Manhã de domingo, Praça Maciel Pinheiro, Boa Vista. Recife acordava calmo nas redondezas da pracinha. Neste lugar, quando criança, a escritora Clarice Lispector morava na casa da esquina. Era um tempo em que as ruas carregavam metáforas nos seus nomes.
Mesmo desgastada, a casa de Clarice é bela. Uma placa anuncia que será restaurada e transformada em museu. Certamente ficará à altura de seu nome.
Chegando da Ucrânia na companhia dos pais, conviveu com anjos e fantasmas que povoavam a Capital pernambucana nas primeiras décadas do século passado.
A base espiritual da autora de A Paixão segundo G.H. tem raízes no mundo urbano do Recife romântico, quando a poesia corria fagueira pelas esquinas das ruas do Cais. Naquele tempo, a brisa do mar se misturava com o sopro dos rios e emocionava a menina. Ela tudo observava e ficava calada.

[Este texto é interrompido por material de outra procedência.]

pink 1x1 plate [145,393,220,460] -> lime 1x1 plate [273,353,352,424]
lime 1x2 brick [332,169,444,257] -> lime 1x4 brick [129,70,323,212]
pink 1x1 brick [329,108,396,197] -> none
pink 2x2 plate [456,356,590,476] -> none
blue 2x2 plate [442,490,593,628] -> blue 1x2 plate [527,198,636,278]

O tempo passou, mas a antiga casa de estilo neoclássico, de portas e janelas escancaradas para deixar entrar a paisagem humana, se tornou companheira de Clarice por toda a sua vida.

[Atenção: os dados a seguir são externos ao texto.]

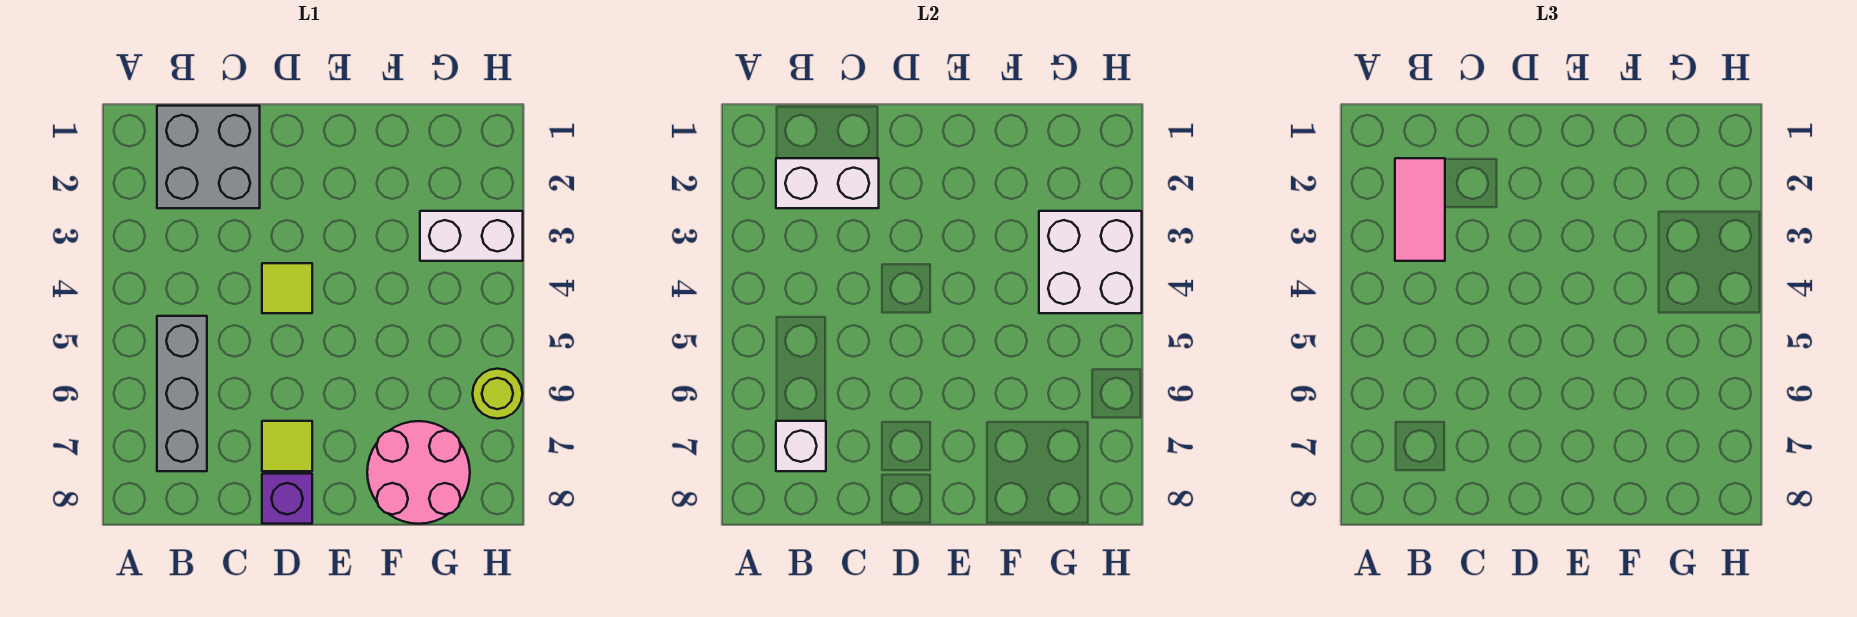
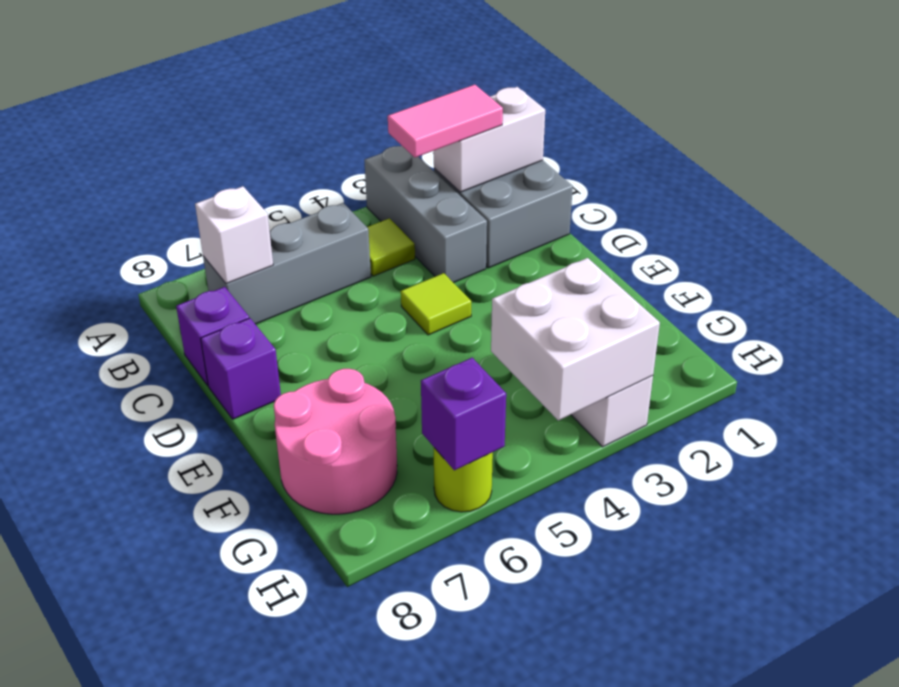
none -> grey 1x3 brick [364,146,487,283]
white 1x2 brick [776,158,879,208] -> white 1x2 brick turned to [434,87,545,192]
none -> purple 1x1 brick [176,287,249,385]
lime 1x1 tile [262,421,312,471] -> lime 1x1 tile moved to [367,218,415,276]
none -> purple 1x1 brick [421,358,506,470]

Na manhã do domingo, parado em frente da residência da genial romancista, recordo alguns de seus personagens. Recorro ao livro A Hora da Estrela, com o olhar no que ficou estacionado em 1996, ano em que ofereci essa obra de história emblemática para Angélica.
Minha filha descobria os livros e, para estimular o gosto pela leitura, pedia que resumisse para mim o livro que estava lendo. Ganhei uma leitora e a jornalista que se tornou.
No decorrer dos anos, descobri que Angélica tinha lido mais livros do que eu imaginava. Ainda hoje, encontro páginas sublinhadas por ela nas obras literárias de diferentes gêneros. No livro que lhe presenteei, cuja leitura fez primeiro do que eu, destacou diversas frases, principalmente as que falam da arte de escrever, do sentimento que as palavras escritas transmitem. Clarice Lispector conquistou uma leitora.
Olhando as paredes esburacadas e pichadas da antiga residência da grande romancista ucraniano-brasileira, não poderia deixar de compor essa canção, usando enxertos de A Hora da Estrela. Nessa obra, ao falar do ato de escrever, Clarice abre seu coração.
As cidades onde morou serviram de ambientes para suas histórias. As viagens de bonde com os pais à praia em Olinda eram momentos de deslumbre. Adorava observar as paisagens e as pessoas. Entre as estripulias próprias da idade, gostava de colher flores nos jardins das casas para presentear a mãe. Com maestria, transportou essas lembranças para seus textos.
Clarice viveu para sonhar e escrever. Na infância está a base de toda a sua caminhada de escritora. Penetrou na alma humana para melhor conhecer a si mesma. Para elaborar os textos, buscou inspiração na vida das pessoas e na natureza. Ela colocou emoção em tudo o que escreveu. Deixou páginas de grande valor estético, como observamos nos contos, nos romances e na pintura. Seus livros são empolgantes, cativantes e conquistam leitores, mesmo os de tenra idade como Angélica.